> [WHAT IS REQUIRED] Print the listing below exactly, images excluded.
*** Block opens ***
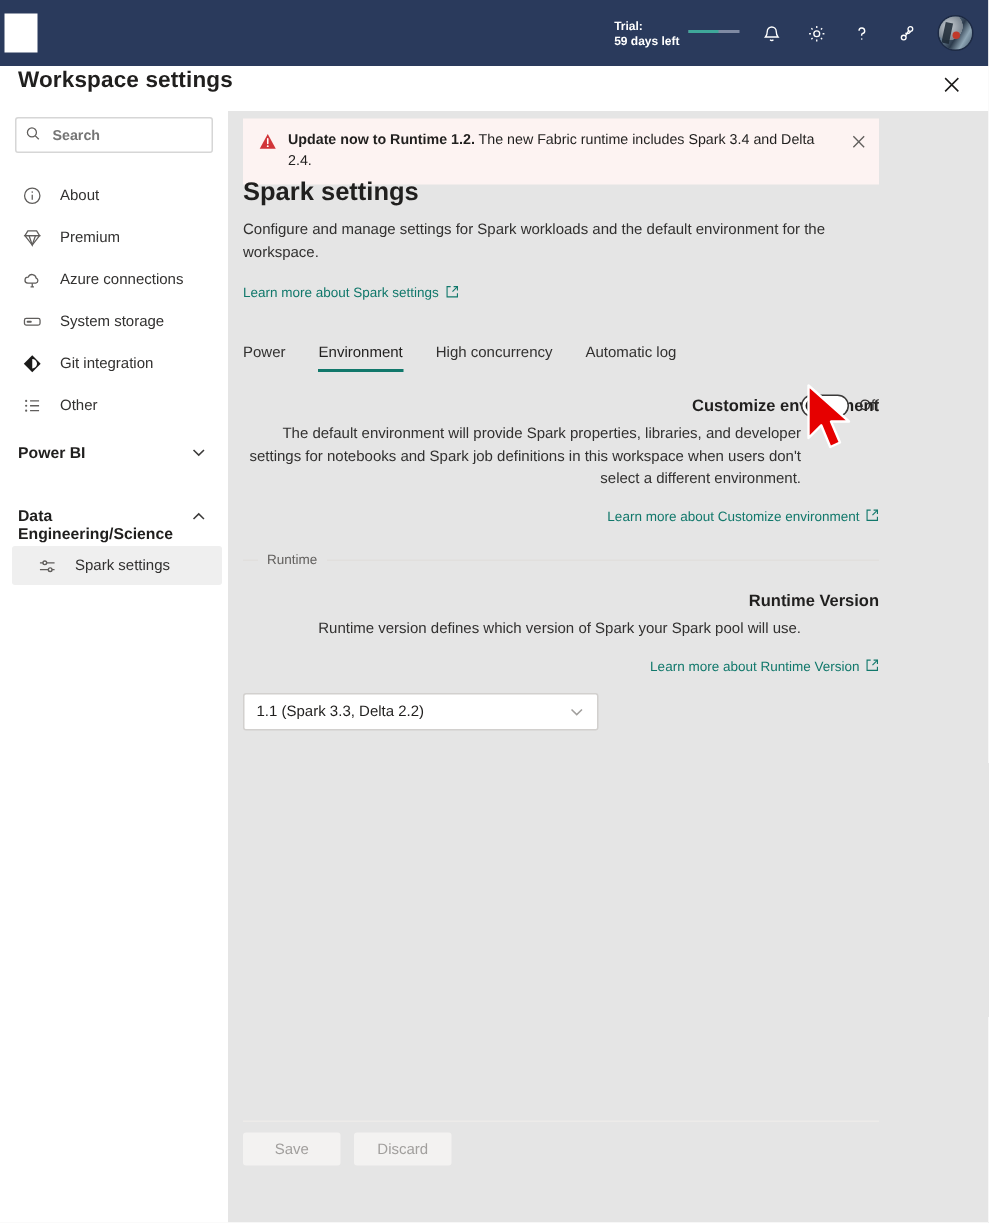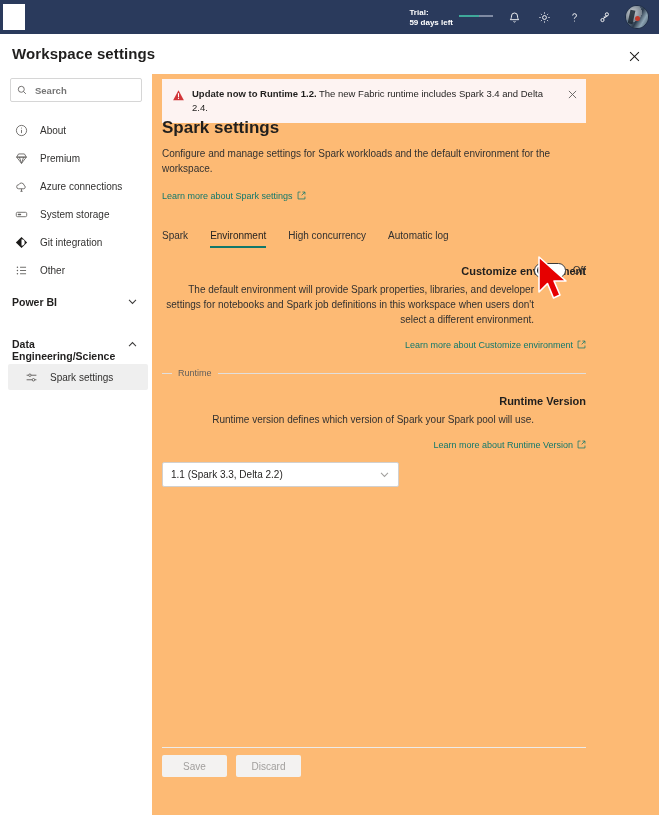--- a/index.html
+++ b/index.html
@@ -20,7 +20,7 @@
   
   .topbar {
     position: absolute; top: 0; left: 0;
-    width: 659px; height: 34px;
+    width: 659px; height: 44px;
     background: #2a3a5c;
     display: flex; align-items: center;
   }

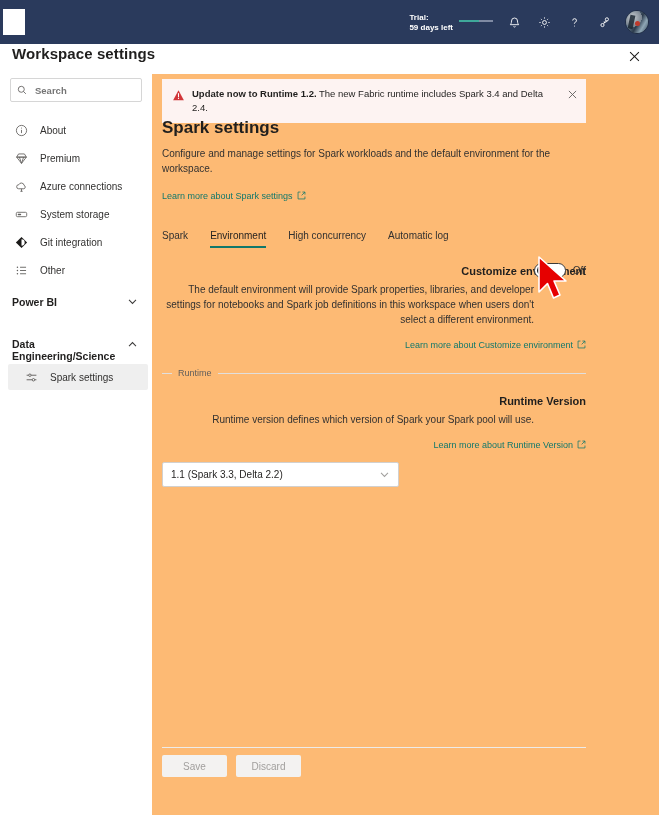--- a/index.html
+++ b/index.html
@@ -175,7 +175,7 @@
   .main {
     position: absolute; left: 152px; top: 74px;
     width: 507px; height: 741px;
-    background: #fdba74;
+    background: #e5e5e5;
   }
   .banner {
     position: absolute; left: 10px; top: 5px;

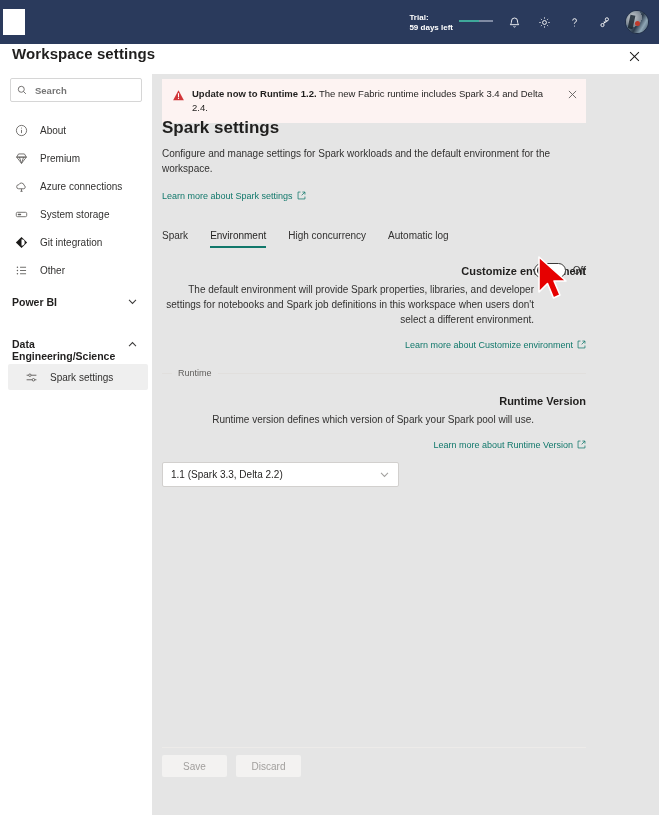--- a/index.html
+++ b/index.html
@@ -531,7 +531,7 @@
 
       
       <div class="tabs">
-        <div class="tab">Spark</div>
+        <div class="tab">Power</div>
         <div class="tab active">Environment</div>
         <div class="tab">High concurrency</div>
         <div class="tab">Automatic log</div>

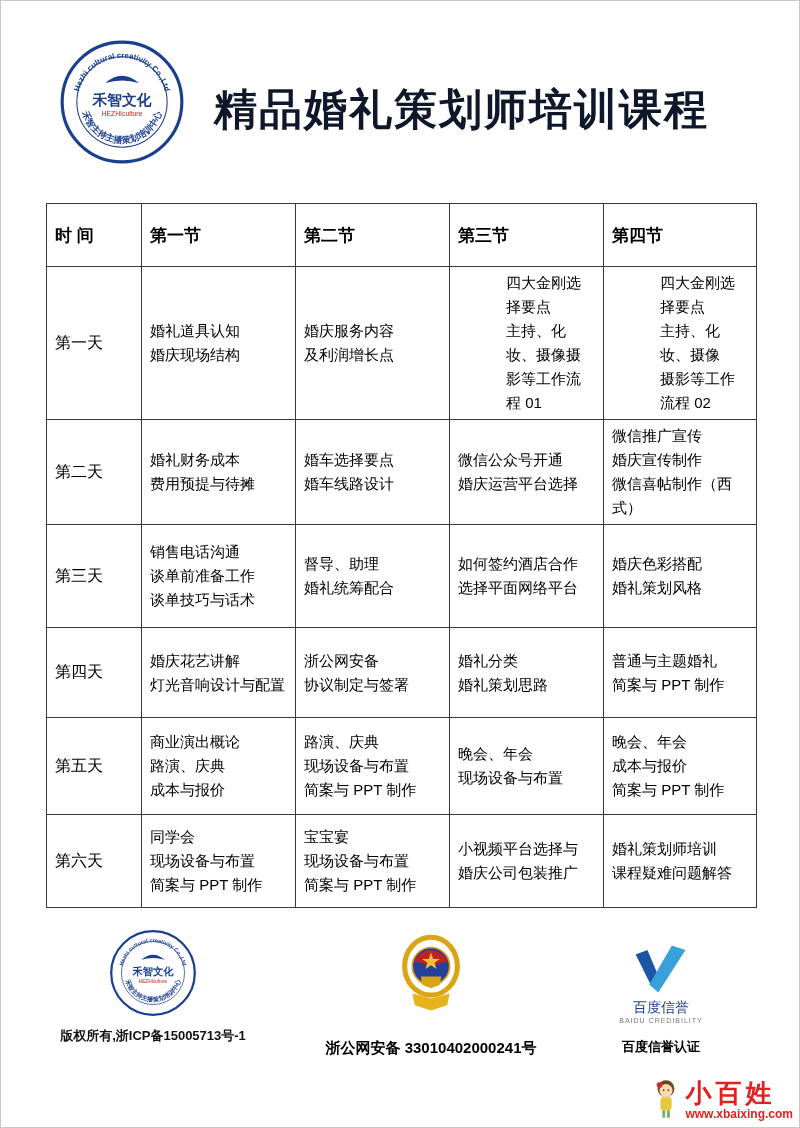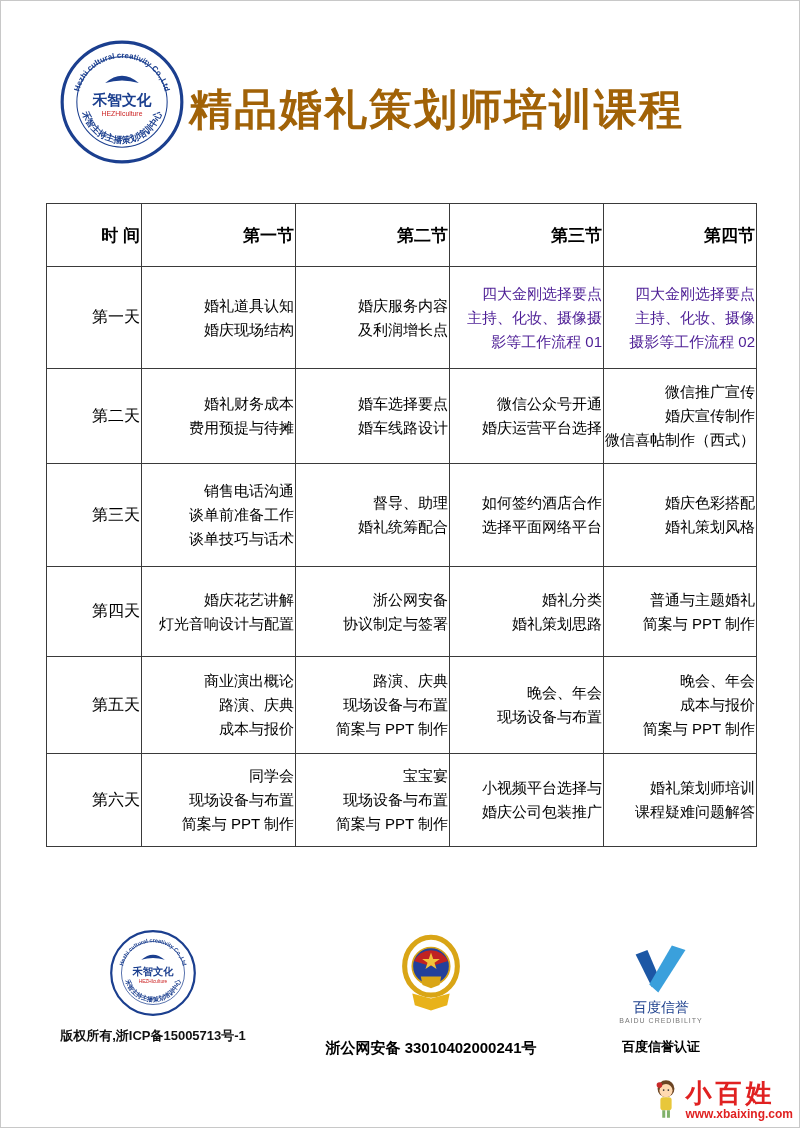--- a/index.html
+++ b/index.html
@@ -15,8 +15,8 @@
   .header-logo svg, .footer-logo svg { width:100%; height:100%; display:block; }
   .page-title {
     position:absolute; left:188px; top:80px; width:545px;
-    font-size:43px; font-weight:bold; letter-spacing:2px;
-    color:#a16207;
+    text-align:center; font-size:43px; font-weight:bold; letter-spacing:2px;
+    color:#0f172a;
   }
 
   

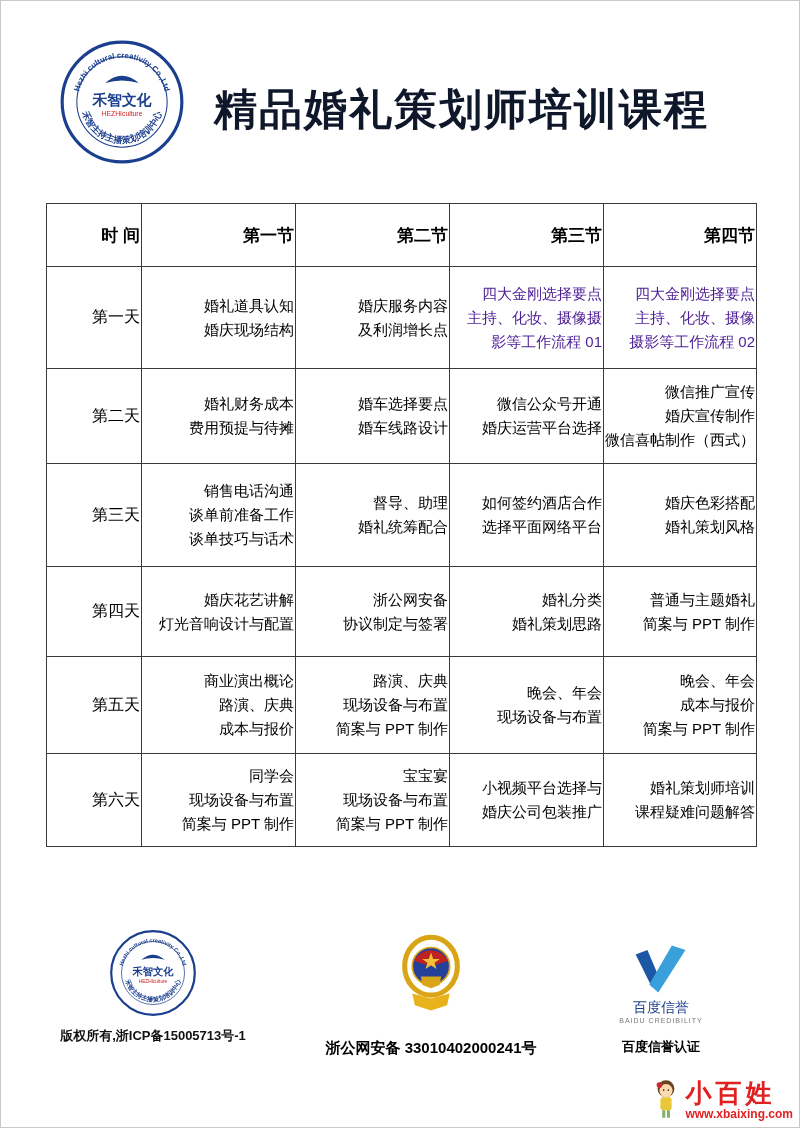--- a/index.html
+++ b/index.html
@@ -25,8 +25,8 @@
     border-collapse:collapse; table-layout:fixed;
   }
   table.schedule th, table.schedule td {
-    border:1px solid #3a3a3a; text-align:right; vertical-align:middle;
-    padding:4px 1px;
+    border:1px solid #3a3a3a; text-align:left; vertical-align:middle;
+    padding:4px 8px;
   }
   table.schedule th { font-size:17px; font-weight:bold; height:63px; }
   td.day { font-size:16px; }

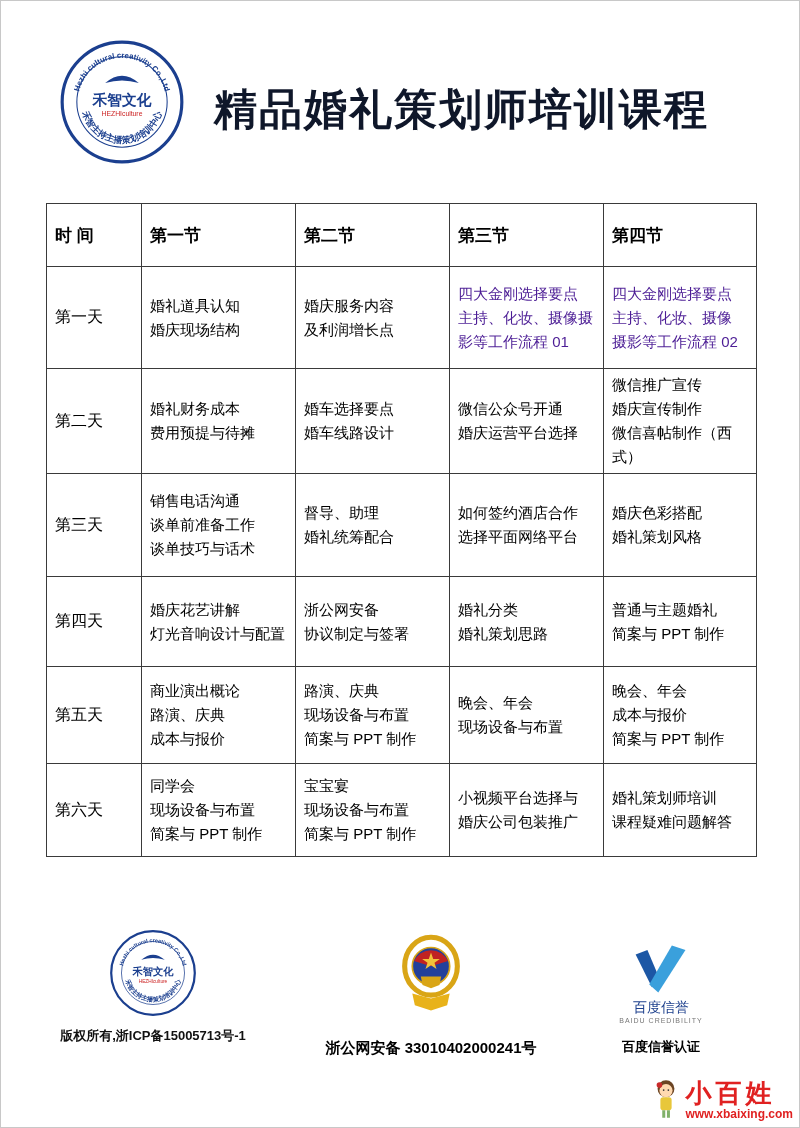--- a/index.html
+++ b/index.html
@@ -33,7 +33,7 @@
   td .cell-text { display:inline-block; white-space:pre-line; font-size:15px; line-height:1.6; }
   tr.r1{height:102px} tr.r2{height:95px} tr.r3{height:103px}
   tr.r4{height:90px}  tr.r5{height:97px} tr.r6{height:93px}
-  td.blue .cell-text { color:#4c1d95; }
+  td.blue .cell-text { color:#000000;margin-left:48px; }
 
   
   .footer-left  { position:absolute; left:52px;  top:928px; width:200px; text-align:center; }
*** Block closes ***
> [TASK ANSWER]
--- a/index.html
+++ b/index.html
@@ -20,7 +20,7 @@
   
   .topbar {
     position: absolute; top: 0; left: 0;
-    width: 659px; height: 34px;
+    width: 659px; height: 44px;
     background: #2a3a5c;
     display: flex; align-items: center;
   }

--- a/index.html
+++ b/index.html
@@ -175,7 +175,7 @@
   .main {
     position: absolute; left: 152px; top: 74px;
     width: 507px; height: 741px;
-    background: #fdba74;
+    background: #e5e5e5;
   }
   .banner {
     position: absolute; left: 10px; top: 5px;

--- a/index.html
+++ b/index.html
@@ -531,7 +531,7 @@
 
       
       <div class="tabs">
-        <div class="tab">Spark</div>
+        <div class="tab">Power</div>
         <div class="tab active">Environment</div>
         <div class="tab">High concurrency</div>
         <div class="tab">Automatic log</div>

--- a/index.html
+++ b/index.html
@@ -15,8 +15,8 @@
   .header-logo svg, .footer-logo svg { width:100%; height:100%; display:block; }
   .page-title {
     position:absolute; left:188px; top:80px; width:545px;
-    font-size:43px; font-weight:bold; letter-spacing:2px;
-    color:#a16207;
+    text-align:center; font-size:43px; font-weight:bold; letter-spacing:2px;
+    color:#0f172a;
   }
 
   

--- a/index.html
+++ b/index.html
@@ -25,8 +25,8 @@
     border-collapse:collapse; table-layout:fixed;
   }
   table.schedule th, table.schedule td {
-    border:1px solid #3a3a3a; text-align:right; vertical-align:middle;
-    padding:4px 1px;
+    border:1px solid #3a3a3a; text-align:left; vertical-align:middle;
+    padding:4px 8px;
   }
   table.schedule th { font-size:17px; font-weight:bold; height:63px; }
   td.day { font-size:16px; }

--- a/index.html
+++ b/index.html
@@ -33,7 +33,7 @@
   td .cell-text { display:inline-block; white-space:pre-line; font-size:15px; line-height:1.6; }
   tr.r1{height:102px} tr.r2{height:95px} tr.r3{height:103px}
   tr.r4{height:90px}  tr.r5{height:97px} tr.r6{height:93px}
-  td.blue .cell-text { color:#4c1d95; }
+  td.blue .cell-text { color:#000000;margin-left:48px; }
 
   
   .footer-left  { position:absolute; left:52px;  top:928px; width:200px; text-align:center; }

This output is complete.